What really happened at SG1 over the weekend?

New questions.

What really happened at SG1 over the weekend?
Photo Credit: Equinix. Photo of a data hall in SG5 data centre, which I visited and wrote about in 2022.

It's a couple of days since two data halls at Equinix SG1 data centre experienced a power outage. What really happened and was it preventable?

On Saturday, my post about SG1's outage, published simultaneously with Jan's report on W.Media, were the first to report on the incident.

A quick recap

Here's the official statement I shared on Sat:

"Earlier today during scheduled maintenance at SG1 that required a reduction in power redundancy, we experienced equipment failure resulting in a power outage to two data halls in the data centre. The issue has been resolved." - Equinix.

In my initial post, I cited a source who told me a mistake was made. Shortly after, Equinix contacted me to assert that there was no human error.

For now, another contact tells me there's no root cause analysis (RCA) yet, which looks at the underlying cause of a fault. I'm sure that an RCA will be released when ready.

Connecting the dots

For now, here's additional pointers that came to mind after reading and thinking through the 70+ comments:

  • SG1 data centre is 25 years old,
  • though upgraded over the years.
  • Power supply configuration is unusual.

Some new questions:

a. Why didn't backup power kick in immediately?

b. Why did critical equipment fail at exact time of maintenance, as alluded to by the official statement?

c. Equinix did not dispute that the gantry system was briefly down. Was it because servers powering it were in affected data halls? This could be a noteworthy lesson for data centre operators.

When the power goes out

The Straits Times ran a report about ViewQwest customers experiencing disruptions first at 11.15am and then again at 4.30pm.

Assuming they were in SG1, why would that be so?

Short answer: Abrupt power loss has a nasty habit of killing systems.

  • Firmware corruption.
  • Damage to PSUs.
  • Hardware failure.

And won't you believe it, the power for my block went out briefly today.
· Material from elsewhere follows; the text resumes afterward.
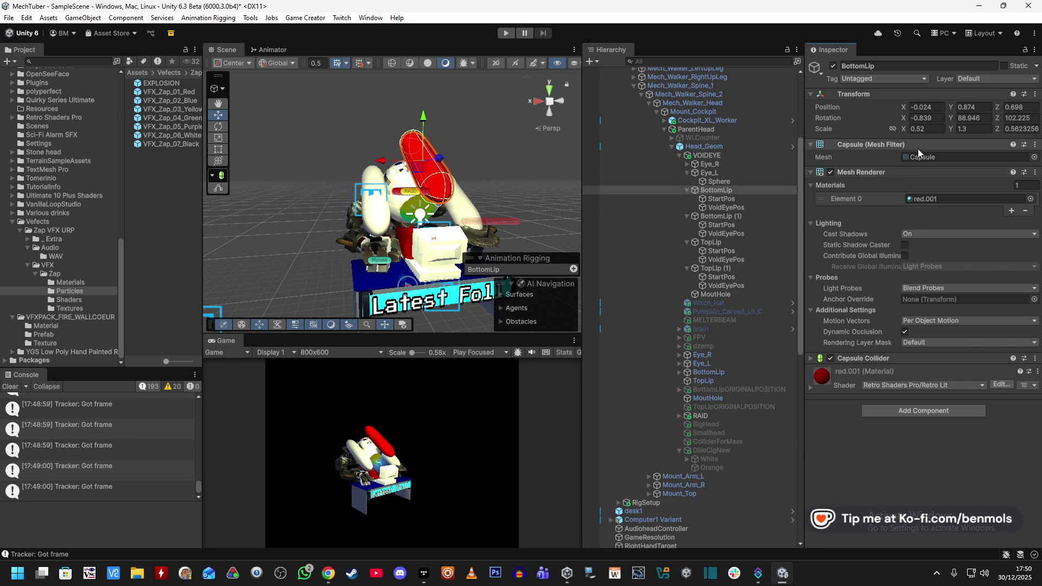
pyautogui.click(730, 207)
pyautogui.rightClick(905, 233)
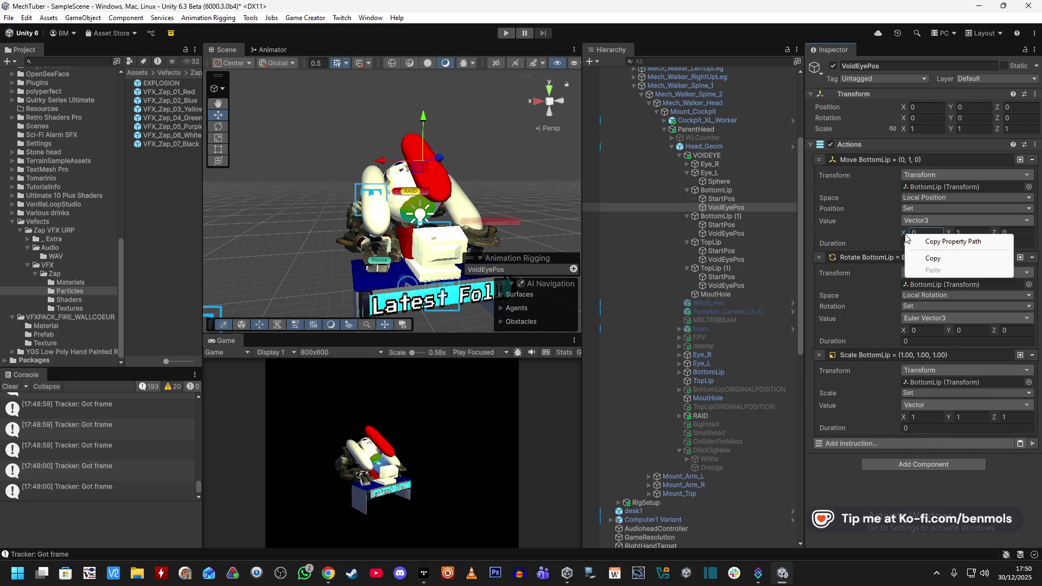
pyautogui.click(873, 232)
pyautogui.click(743, 191)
When it came on, my Wi-Fi controller no longer boots, leaving my wireless APs offline.

We need to talk

I'm hopeful that an RCA will be released soon to offer some insights into not just what went wrong at Equinix SG1, but how others in the data centre space can learn from this incident.

Data centres are vital building blocks of modern societies. As an industry, we need to move beyond the secrecy of the past into having the tough but candid conversations we need.

Only then can we get better together.